Monday, April 8, 2013

Nashville and Smash: Why One Worked and the Other One Didn’t

Last year, two rather similar TV shows debuted to impressive press coverage and ratings. Smash, a behind-the-scenes look at the creation of a Broadway musical, was produced by Steven Spielberg, featured Angelica Huston and held the promise of a real Broadway musical being staged from the TV version. And Nashville was created by “Thelma and Louise” scriptwriter Callie Khouri, produced by her Nashville-producer husband T. Bone Burnett, starred Connie Britton, and held the promise of real country hits coming out of the TV show.

With NBC banishing Smash to the graveyard of Saturday nights, it’s obvious that one of these shows succeeded while the other failed. And while there’s been plenty of press given to Smash’s former showrunner and her personal and professional failings, as always, a close look at the storytelling reveals what worked for Nashville and what was sorely missing from Smash.

When the shows first debuted, I was more interested in Smash. I love big, splashy Broadway musicals; when I was ten I tried to write my own musical based on an album of my parents’. I love Wicked so much I’ve seen it four times, and Smash star Megan Hilty played Glinda. And it’s New York! Nashville, on the other hand, was about country music, which I can’t stand. But it starred Connie Britton, and who doesn’t love Connie?
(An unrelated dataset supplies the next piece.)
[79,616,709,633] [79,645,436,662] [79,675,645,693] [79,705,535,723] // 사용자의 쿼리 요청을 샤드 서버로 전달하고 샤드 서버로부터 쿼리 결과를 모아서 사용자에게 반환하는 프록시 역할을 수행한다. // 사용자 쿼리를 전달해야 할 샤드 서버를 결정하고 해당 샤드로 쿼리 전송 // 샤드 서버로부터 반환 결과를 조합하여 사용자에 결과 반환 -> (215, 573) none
Right from the start, both shows were structured in a way that foresaw its success or doom. Nashville featured three point-of-view characters – Juliette, who was on top and trying to stay that way; Rayna, who’d once been on top and who was trying to stay relevant, and Scarlett, who was at the bottom of the ladder and looking for a way to step up. Smash, on the other hand, has a plethora of point-of-view characters – Tom, Julia, Karen, Ivy, Derek, Eileen, and Jimmy. Originally, the show was centered around whether Karen or Ivy would be selected to play Marilyn, and while that question is a little too narrow to sustain a show, limiting the points of view to Karen and Ivy (and perhaps Julia) would have given the program a greater sense of focus and urgency. (A point of view character in a TV program is any character whose actions and goals drive a plot line.) Furthermore, as characters Karen and Ivy were just too similarly situated. Karen was fresh off the farm, but chorus-girl Ivy was looking for her big break-out role – they were only a rung or two separated from each other on the ladder. The show would have been quite different had Ivy been a Rayna James or a Juliette Barnes competing with Karen’s Scarlett-like character.

Nashville also features an important element that Smash is sorely lacking – a “will they or won’t they” couple for fans to root for. Guitar-player Deacon has never gotten over ex-lover Rayna, and earlier this season it was revealed that he fathered her older daughter (which he does not yet know). The sexual tension between these two is high, and the ages of the characters make this couple particularly appealing to the 18-49 female demographic that dominates TV viewing. Smash, unfortunately, has no such couple. Karen is currently saddled with smarmy, snarky, musical-writer/ex-drug dealer Jimmy, a character nearly as distasteful as last season’s Ellis. Last season she was stuck with political hack Dev, who added absolutely nothing to the series and was wisely dismissed (as was Ellis). In the last episode, director/womanizer Derek told Karen he had feelings for her, but he is such a dislikable character that no one could possibly be rooting for the two of them to get together. Last season Derek hooked up with Ivy, but that storyline seems to have been dropped. The other point-of-view characters have been involved in minor romances that don’t seem to have rooting value for anyone. Although last season married Julia had an affair with a married actor, a storyline I found intriguing, but that too has been dropped.

These storyline decisions may not be the only reason why Nashville is doing well and Smash is circling the drain. But I do think they offer two important lessons to writers:

One, use life stages to compare and contrast your main characters to each other. The stories of Rayna, Juliette and Scarlett are specific to Nashville. But the echo they provide can be duplicated in other locales. For example, if a main character is a new mom, having characters around her who have no children or older children can highlight her dilemmas. If the character is a teacher, having a mentor and a newbie in her life helps focus on her specific challenges.

Two, give your audience an outcome to root for. Whether or not you deliver that specific outcome is a different – and debatable – subject, but your audience (reader or viewer) needs to want something to continue reading or tuning in. Nashville, and many other popular TV and book series, delivers this with Rayna and Deacon. Smash was not even able to give audiences a specific Marilyn to root for. Ask yourself, what do I want my audience to want? If this is a question you can’t answer, there may be a problem with your structure or characters.

Personally, I want Rayna to become a motherfigure to Juliette, to get back together with Deacon, and then to have it all explode in her face when her daughter’s paternity is revealed. For Smash, I just want it to end quickly.